▶ Records from a data source:
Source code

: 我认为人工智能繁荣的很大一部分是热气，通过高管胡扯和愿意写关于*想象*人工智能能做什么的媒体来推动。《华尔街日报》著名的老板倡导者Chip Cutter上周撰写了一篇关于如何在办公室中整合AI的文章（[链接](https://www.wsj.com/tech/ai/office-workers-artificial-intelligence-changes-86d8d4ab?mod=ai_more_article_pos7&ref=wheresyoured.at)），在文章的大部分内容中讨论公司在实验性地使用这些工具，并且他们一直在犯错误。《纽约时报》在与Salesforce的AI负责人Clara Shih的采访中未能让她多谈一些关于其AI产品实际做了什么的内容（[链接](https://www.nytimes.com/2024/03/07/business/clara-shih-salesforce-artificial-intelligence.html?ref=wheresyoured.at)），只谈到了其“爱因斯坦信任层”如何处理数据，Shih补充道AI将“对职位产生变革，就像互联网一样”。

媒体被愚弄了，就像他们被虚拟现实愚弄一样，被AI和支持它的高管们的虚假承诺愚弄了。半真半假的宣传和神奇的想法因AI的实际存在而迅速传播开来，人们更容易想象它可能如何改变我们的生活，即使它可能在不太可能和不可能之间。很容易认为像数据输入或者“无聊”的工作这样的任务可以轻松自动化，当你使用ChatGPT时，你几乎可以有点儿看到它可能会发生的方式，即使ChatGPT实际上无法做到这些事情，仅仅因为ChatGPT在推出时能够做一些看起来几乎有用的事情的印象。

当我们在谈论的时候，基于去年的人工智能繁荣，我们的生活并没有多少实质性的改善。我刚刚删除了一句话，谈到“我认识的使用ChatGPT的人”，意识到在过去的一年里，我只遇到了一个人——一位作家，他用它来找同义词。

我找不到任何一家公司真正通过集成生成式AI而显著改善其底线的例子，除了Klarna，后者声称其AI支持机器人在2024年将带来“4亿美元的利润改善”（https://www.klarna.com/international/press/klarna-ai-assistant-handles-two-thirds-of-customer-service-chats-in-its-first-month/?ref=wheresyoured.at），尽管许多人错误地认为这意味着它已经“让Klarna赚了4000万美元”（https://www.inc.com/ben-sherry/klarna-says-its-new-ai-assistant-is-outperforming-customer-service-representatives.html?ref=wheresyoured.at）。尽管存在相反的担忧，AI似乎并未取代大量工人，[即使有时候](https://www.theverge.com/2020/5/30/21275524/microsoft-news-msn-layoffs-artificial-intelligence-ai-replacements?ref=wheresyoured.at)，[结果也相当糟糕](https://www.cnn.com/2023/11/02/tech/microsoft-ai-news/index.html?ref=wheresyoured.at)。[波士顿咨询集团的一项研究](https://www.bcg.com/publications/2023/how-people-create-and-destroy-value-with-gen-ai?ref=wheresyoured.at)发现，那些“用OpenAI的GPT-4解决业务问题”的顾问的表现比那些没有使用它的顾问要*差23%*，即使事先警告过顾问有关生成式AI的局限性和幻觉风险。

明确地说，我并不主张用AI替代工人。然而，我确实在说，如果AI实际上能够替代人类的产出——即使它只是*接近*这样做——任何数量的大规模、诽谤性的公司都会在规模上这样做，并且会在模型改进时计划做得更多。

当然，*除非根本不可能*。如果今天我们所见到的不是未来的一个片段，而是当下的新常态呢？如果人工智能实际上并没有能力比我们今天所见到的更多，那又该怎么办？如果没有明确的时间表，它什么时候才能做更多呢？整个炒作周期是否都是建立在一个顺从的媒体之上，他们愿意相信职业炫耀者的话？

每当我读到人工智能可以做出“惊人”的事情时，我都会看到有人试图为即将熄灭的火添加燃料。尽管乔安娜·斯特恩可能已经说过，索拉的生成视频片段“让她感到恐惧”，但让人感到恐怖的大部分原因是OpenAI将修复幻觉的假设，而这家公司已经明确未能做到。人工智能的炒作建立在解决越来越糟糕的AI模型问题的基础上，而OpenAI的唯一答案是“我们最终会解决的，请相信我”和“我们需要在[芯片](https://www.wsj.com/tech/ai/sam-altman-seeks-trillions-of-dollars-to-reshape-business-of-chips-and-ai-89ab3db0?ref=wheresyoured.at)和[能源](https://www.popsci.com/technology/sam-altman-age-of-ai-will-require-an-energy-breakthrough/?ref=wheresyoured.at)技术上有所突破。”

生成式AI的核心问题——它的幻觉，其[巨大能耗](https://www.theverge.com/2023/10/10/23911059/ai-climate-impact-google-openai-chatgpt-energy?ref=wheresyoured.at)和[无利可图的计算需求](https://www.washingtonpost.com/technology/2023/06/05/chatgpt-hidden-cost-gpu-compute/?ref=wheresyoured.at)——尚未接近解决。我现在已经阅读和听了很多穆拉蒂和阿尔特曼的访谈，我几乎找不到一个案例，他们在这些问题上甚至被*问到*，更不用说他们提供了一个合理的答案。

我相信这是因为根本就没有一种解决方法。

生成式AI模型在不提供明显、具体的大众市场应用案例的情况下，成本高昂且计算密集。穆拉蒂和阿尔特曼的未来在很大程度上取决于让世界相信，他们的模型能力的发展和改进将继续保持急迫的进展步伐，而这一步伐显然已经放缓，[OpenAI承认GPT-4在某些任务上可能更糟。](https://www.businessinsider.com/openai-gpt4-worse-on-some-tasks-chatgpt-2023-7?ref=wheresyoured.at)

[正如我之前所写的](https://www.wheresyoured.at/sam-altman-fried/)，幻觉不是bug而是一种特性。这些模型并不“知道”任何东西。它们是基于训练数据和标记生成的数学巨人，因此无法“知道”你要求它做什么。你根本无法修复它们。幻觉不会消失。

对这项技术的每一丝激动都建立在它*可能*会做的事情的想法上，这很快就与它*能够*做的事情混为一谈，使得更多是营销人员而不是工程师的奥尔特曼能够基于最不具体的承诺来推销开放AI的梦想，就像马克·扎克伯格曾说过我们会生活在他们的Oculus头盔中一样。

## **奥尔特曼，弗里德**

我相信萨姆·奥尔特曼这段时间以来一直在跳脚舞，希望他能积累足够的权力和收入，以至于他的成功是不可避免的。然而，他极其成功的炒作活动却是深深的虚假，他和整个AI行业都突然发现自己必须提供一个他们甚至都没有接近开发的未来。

▶ Instruction:
All the data above is to be given again, exactly.

▶ Answer box:
Source code

: 我认为人工智能繁荣的很大一部分是热气，通过高管胡扯和愿意写关于*想象*人工智能能做什么的媒体来推动。《华尔街日报》著名的老板倡导者Chip Cutter上周撰写了一篇关于如何在办公室中整合AI的文章（[链接](https://www.wsj.com/tech/ai/office-workers-artificial-intelligence-changes-86d8d4ab?mod=ai_more_article_pos7&ref=wheresyoured.at)），在文章的大部分内容中讨论公司在实验性地使用这些工具，并且他们一直在犯错误。《纽约时报》在与Salesforce的AI负责人Clara Shih的采访中未能让她多谈一些关于其AI产品实际做了什么的内容（[链接](https://www.nytimes.com/2024/03/07/business/clara-shih-salesforce-artificial-intelligence.html?ref=wheresyoured.at)），只谈到了其“爱因斯坦信任层”如何处理数据，Shih补充道AI将“对职位产生变革，就像互联网一样”。

媒体被愚弄了，就像他们被虚拟现实愚弄一样，被AI和支持它的高管们的虚假承诺愚弄了。半真半假的宣传和神奇的想法因AI的实际存在而迅速传播开来，人们更容易想象它可能如何改变我们的生活，即使它可能在不太可能和不可能之间。很容易认为像数据输入或者“无聊”的工作这样的任务可以轻松自动化，当你使用ChatGPT时，你几乎可以有点儿看到它可能会发生的方式，即使ChatGPT实际上无法做到这些事情，仅仅因为ChatGPT在推出时能够做一些看起来几乎有用的事情的印象。

当我们在谈论的时候，基于去年的人工智能繁荣，我们的生活并没有多少实质性的改善。我刚刚删除了一句话，谈到“我认识的使用ChatGPT的人”，意识到在过去的一年里，我只遇到了一个人——一位作家，他用它来找同义词。

我找不到任何一家公司真正通过集成生成式AI而显著改善其底线的例子，除了Klarna，后者声称其AI支持机器人在2024年将带来“4亿美元的利润改善”（https://www.klarna.com/international/press/klarna-ai-assistant-handles-two-thirds-of-customer-service-chats-in-its-first-month/?ref=wheresyoured.at），尽管许多人错误地认为这意味着它已经“让Klarna赚了4000万美元”（https://www.inc.com/ben-sherry/klarna-says-its-new-ai-assistant-is-outperforming-customer-service-representatives.html?ref=wheresyoured.at）。尽管存在相反的担忧，AI似乎并未取代大量工人，[即使有时候](https://www.theverge.com/2020/5/30/21275524/microsoft-news-msn-layoffs-artificial-intelligence-ai-replacements?ref=wheresyoured.at)，[结果也相当糟糕](https://www.cnn.com/2023/11/02/tech/microsoft-ai-news/index.html?ref=wheresyoured.at)。[波士顿咨询集团的一项研究](https://www.bcg.com/publications/2023/how-people-create-and-destroy-value-with-gen-ai?ref=wheresyoured.at)发现，那些“用OpenAI的GPT-4解决业务问题”的顾问的表现比那些没有使用它的顾问要*差23%*，即使事先警告过顾问有关生成式AI的局限性和幻觉风险。

明确地说，我并不主张用AI替代工人。然而，我确实在说，如果AI实际上能够替代人类的产出——即使它只是*接近*这样做——任何数量的大规模、诽谤性的公司都会在规模上这样做，并且会在模型改进时计划做得更多。

当然，*除非根本不可能*。如果今天我们所见到的不是未来的一个片段，而是当下的新常态呢？如果人工智能实际上并没有能力比我们今天所见到的更多，那又该怎么办？如果没有明确的时间表，它什么时候才能做更多呢？整个炒作周期是否都是建立在一个顺从的媒体之上，他们愿意相信职业炫耀者的话？

每当我读到人工智能可以做出“惊人”的事情时，我都会看到有人试图为即将熄灭的火添加燃料。尽管乔安娜·斯特恩可能已经说过，索拉的生成视频片段“让她感到恐惧”，但让人感到恐怖的大部分原因是OpenAI将修复幻觉的假设，而这家公司已经明确未能做到。人工智能的炒作建立在解决越来越糟糕的AI模型问题的基础上，而OpenAI的唯一答案是“我们最终会解决的，请相信我”和“我们需要在[芯片](https://www.wsj.com/tech/ai/sam-altman-seeks-trillions-of-dollars-to-reshape-business-of-chips-and-ai-89ab3db0?ref=wheresyoured.at)和[能源](https://www.popsci.com/technology/sam-altman-age-of-ai-will-require-an-energy-breakthrough/?ref=wheresyoured.at)技术上有所突破。”

生成式AI的核心问题——它的幻觉，其[巨大能耗](https://www.theverge.com/2023/10/10/23911059/ai-climate-impact-google-openai-chatgpt-energy?ref=wheresyoured.at)和[无利可图的计算需求](https://www.washingtonpost.com/technology/2023/06/05/chatgpt-hidden-cost-gpu-compute/?ref=wheresyoured.at)——尚未接近解决。我现在已经阅读和听了很多穆拉蒂和阿尔特曼的访谈，我几乎找不到一个案例，他们在这些问题上甚至被*问到*，更不用说他们提供了一个合理的答案。

我相信这是因为根本就没有一种解决方法。

生成式AI模型在不提供明显、具体的大众市场应用案例的情况下，成本高昂且计算密集。穆拉蒂和阿尔特曼的未来在很大程度上取决于让世界相信，他们的模型能力的发展和改进将继续保持急迫的进展步伐，而这一步伐显然已经放缓，[OpenAI承认GPT-4在某些任务上可能更糟。](https://www.businessinsider.com/openai-gpt4-worse-on-some-tasks-chatgpt-2023-7?ref=wheresyoured.at)

[正如我之前所写的](https://www.wheresyoured.at/sam-altman-fried/)，幻觉不是bug而是一种特性。这些模型并不“知道”任何东西。它们是基于训练数据和标记生成的数学巨人，因此无法“知道”你要求它做什么。你根本无法修复它们。幻觉不会消失。

对这项技术的每一丝激动都建立在它*可能*会做的事情的想法上，这很快就与它*能够*做的事情混为一谈，使得更多是营销人员而不是工程师的奥尔特曼能够基于最不具体的承诺来推销开放AI的梦想，就像马克·扎克伯格曾说过我们会生活在他们的Oculus头盔中一样。

## **奥尔特曼，弗里德**

我相信萨姆·奥尔特曼这段时间以来一直在跳脚舞，希望他能积累足够的权力和收入，以至于他的成功是不可避免的。然而，他极其成功的炒作活动却是深深的虚假，他和整个AI行业都突然发现自己必须提供一个他们甚至都没有接近开发的未来。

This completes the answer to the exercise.